The perfect way for a computer to play a game of chess is the so-called brute force method; in which the computer calculates every possible course of the game. Which moves are possible for the computer? Which moves are possible for the opponent? And so on… This approach results in a complete game tree. A game tree shows every conceivable course of a game, whether it ends in victory or defeat. This knowledge allows the computer to play flawless chess. The computer would recognize every path that would force a certain victory regardless of the opponent's actions. You could never set a trap and the computer would immediately exploit every mistake you make. With foresight over hundreds of moves that a human could never keep up with, the computer delivers a perfect game of chess, every time…

But how many possible courses can a game of chess have, that the computer needs to calculate? Let’s refer to a player's action as a move. The first player (white) can open the game with 20 possible moves. The second player (black), then also has 20 possibilities as a first move. This means that after both players have made their first move, there are 20 times 20, so 400 possible games. If white then moves again, there are already 8,902 possible game variations. Only after ten moves, meaning after each player has moved a piece five times, there are 69 trillion possible games that could theoretically be played. With each additional move, this number grows so much that the final number of possible games cannot be calculated.

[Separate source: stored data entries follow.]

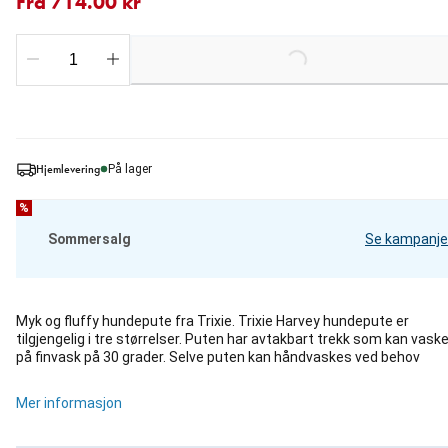
Fra 714.00 kr
Loading...
Hjemlevering
På lager
%
Sommersalg
Se kampanje
Myk og fluffy hundepute fra Trixie. Trixie Harvey hundepute er
tilgjengelig i tre størrelser. Puten har avtakbart trekk som kan vask
på finvask på 30 grader. Selve puten kan håndvaskes ved behov
Mer informasjon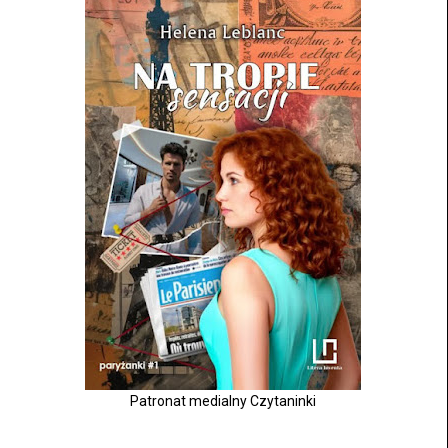
Patronat medialny Czytaninki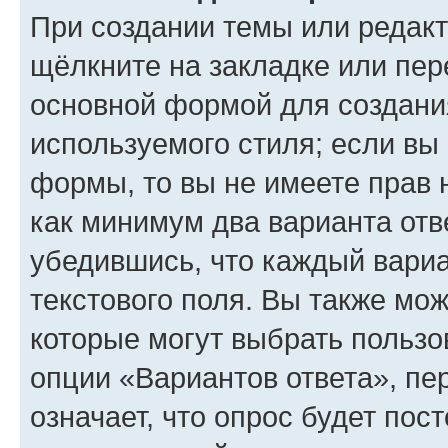
При создании темы или редак
щёлкните на закладке или пе
основной формой для создани
используемого стиля; если вы 
формы, то вы не имеете прав 
как минимум два варианта отв
убедившись, что каждый вариа
текстового поля. Вы также мож
которые могут выбрать пользо
опции «Вариантов ответа», пе
означает, что опрос будет пос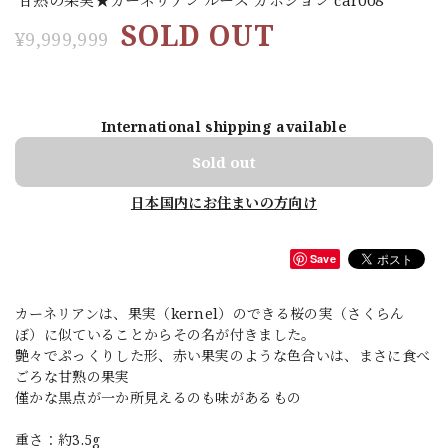
SOLD OUT
¥9,999,999
International shipping available
Sold out
日本国内にお住まいの方向け
Save
カーネリアンは、果実（kernel）のできる桜の実（さくらん
ぼ）に似ていることからその名が付きました。
艶々でぷっくりした形、赤い果実のような色合いは、まさに食べ
ごろな甘熟の果実
僅かな黒点が一か所見えるのも味があるもの
重さ：約3.5g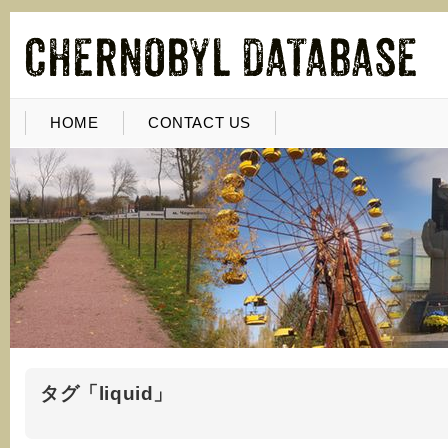
HOME
CONTACT US
タグ「liquid」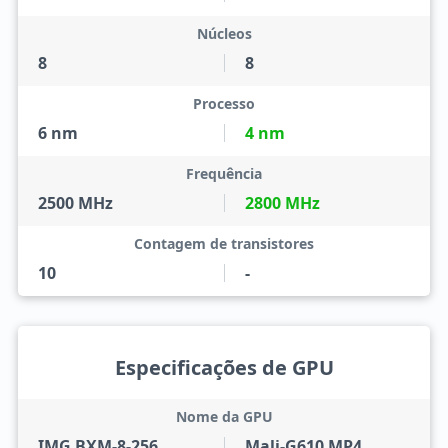
Núcleos
8
8
Processo
6 nm
4 nm
Frequência
2500 MHz
2800 MHz
Contagem de transistores
10
-
Especificações de GPU
Nome da GPU
IMG BXM-8-256
Mali-G610 MP4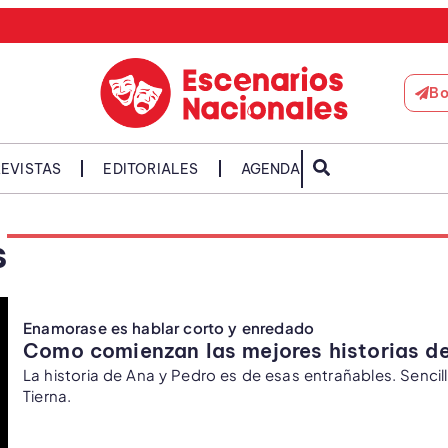
Bo
EVISTAS
EDITORIALES
AGENDA
s
Enamorase es hablar corto y enredado
Como comienzan las mejores historias d
La historia de Ana y Pedro es de esas entrañables. Sencil
Tierna.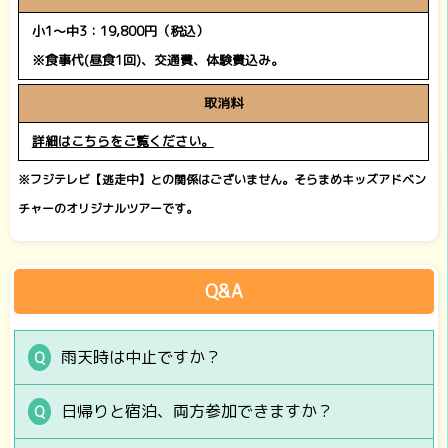
小1～中3：19,800円（税込）
※食事代(昼食1回)、交通費、体験費込み。
取消料
詳細はこちらをご覧ください。
※フジテレビ【逃走中】との関係はございません。そらまめキッズアドベン
チャーのオリジナルツアーです
。
Q&A
雨天時は中止ですか？
日帰りと宿泊、両方参加できますか？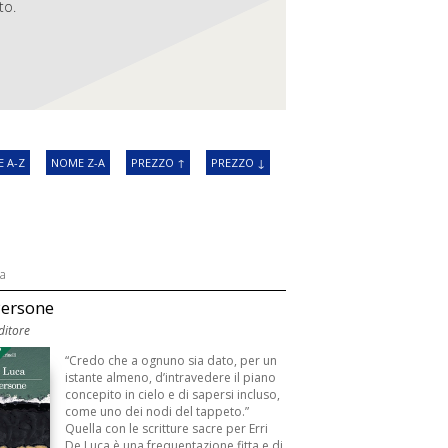
to.
 A-Z
NOME Z-A
PREZZO ↑
PREZZO ↓
ca
Persone
Editore
3
“Credo che a ognuno sia dato, per un
istante almeno, d’intravedere il piano
concepito in cielo e di sapersi incluso,
come uno dei nodi del tappeto.”
Quella con le scritture sacre per Erri
De Luca è una frequentazione fitta e di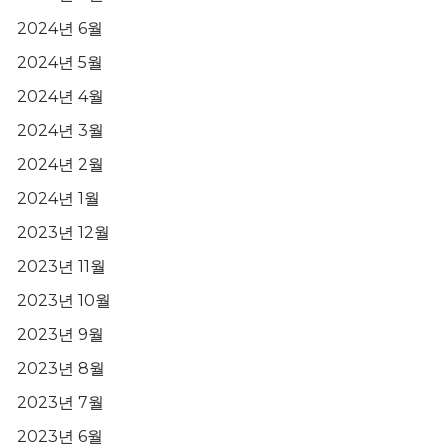
2024년 6월
2024년 5월
2024년 4월
2024년 3월
2024년 2월
2024년 1월
2023년 12월
2023년 11월
2023년 10월
2023년 9월
2023년 8월
2023년 7월
2023년 6월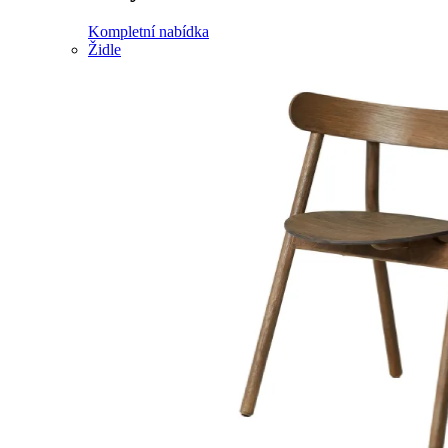
Kompletní nabídka
Židle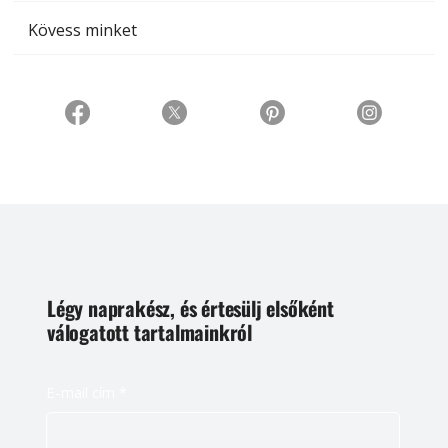
Kövess minket
Légy naprakész, és értesülj elsőként
válogatott tartalmainkról
E-mail cím
*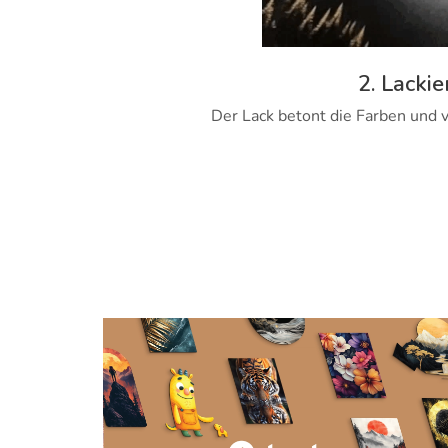
2. Lackie
Der Lack betont die Farben und v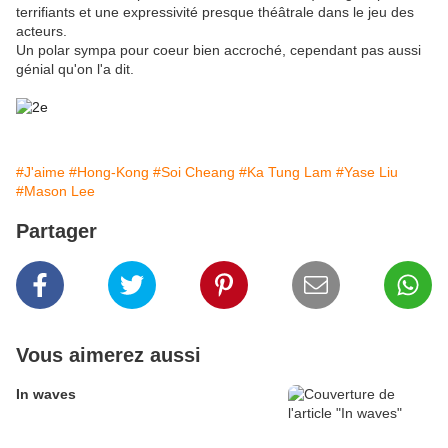
terrifiants et une expressivité presque théâtrale dans le jeu des
acteurs.
Un polar sympa pour coeur bien accroché, cependant pas aussi
génial qu'on l'a dit.
#J'aime
#Hong-Kong
#Soi Cheang
#Ka Tung Lam
#Yase Liu
#Mason Lee
Partager
Vous aimerez aussi
In waves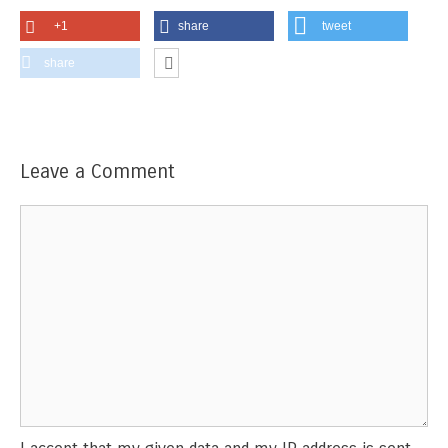
+1
share
tweet
share
Leave a Comment
Comment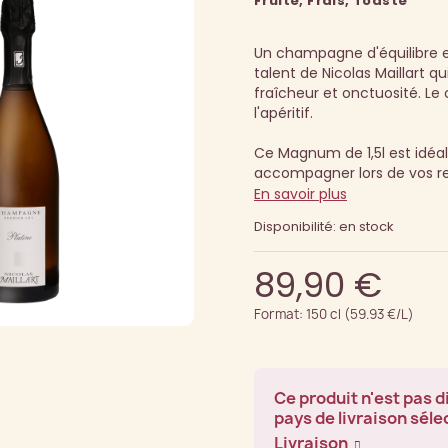
Fruité, Frais, Toasté
Un champagne d'équilibre e
talent de Nicolas Maillart qu
fraîcheur et onctuosité.
Le
l'apéritif.
Ce Magnum de 1,5l est idéa
accompagner lors de vos r
En savoir plus
Disponibilité: en stock
89,90 €
Format: 150 cl (59.93 €/L)
Ce produit n'est pas d
pays de livraison séle
Livraison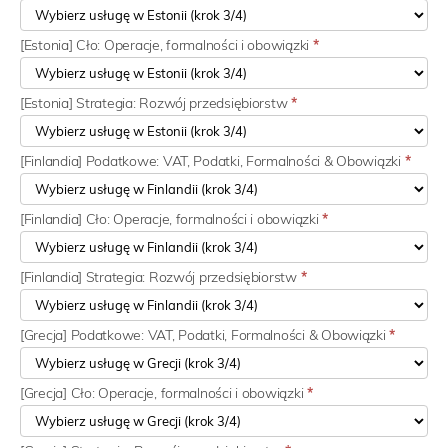
[Estonia] Cło: Operacje, formalności i obowiązki
*
[Estonia] Strategia: Rozwój przedsiębiorstw
*
[Finlandia] Podatkowe: VAT, Podatki, Formalności & Obowiązki
*
[Finlandia] Cło: Operacje, formalności i obowiązki
*
[Finlandia] Strategia: Rozwój przedsiębiorstw
*
[Grecja] Podatkowe: VAT, Podatki, Formalności & Obowiązki
*
[Grecja] Cło: Operacje, formalności i obowiązki
*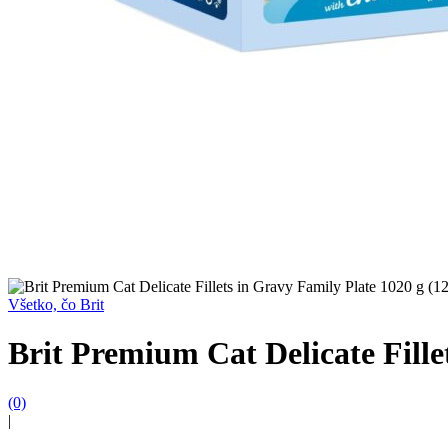
Všetko, čo Brit
Brit Premium Cat Delicate Fille
(0)
|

Mathematician Claude Shannon gave a rough estimate known as the Shannon number. He estimated that players can make an average of 30 possible moves per turn and that a game consists of an average of 80 moves. This gives about ten to the power of 120 chess games that are possible. This is still a lower-bound estimate, which means that the true number is much higher. The fundamental problem lies in the enormous size of this number. It is difficult to imagine the real size of a number with 120 zeros. A modern supercomputer would need 10 to the power of 90 years to calculate the game tree of a complete game of chess. This means that the time of our universe, since the Big Bang would not be enough for the computer to make the first move. Even a billion times this time would not be enough. Besides, in 1997 the computer Deep Blue became the first computer to beat a reigning world champion in a chess competition. Computers can also find other ways to make game-winning decisions. They do this, for example, by selecting meaningful small areas of the game tree, or by targeting certain game positions, or analyzing all the opponent's past games. The last example was used in deep blue, where chess grandmasters incorporated their thinking into the programming and the code could be adapted between games. whether this was still a victory of pure computer power is a matter of opinion.

But this also means that Deep Blue did not play perfect chess. The fact is, computers are getting better than humans. But they can only play as well as they're programmed. And would always be beaten by a computer using the brute force method. Still, we are used to an immense increase in computing power. So, is it possible that a computer with incredible computing power will one day play chess perfectly? To perform such a calculation, the results of the individual games have to be stored temporarily. and in order to store information, a storage medium such as a piece of paper, a brain cell, or tiny components in computer chips is needed. So the storage medium needs a piece of matter that consists of particles. Now there are about ten to the power of 80 atoms in our observable universe, which is significantly less than the ten to the power of 120 possible game sequences in chess. So for every existing atom, there are billions of possible chess games. Our entire observable universe simply does not offer enough storage space for a perfect chess computer. How far technology may develop, we will probably never know what the flawless moves of a perfect superior chess intelligence look like.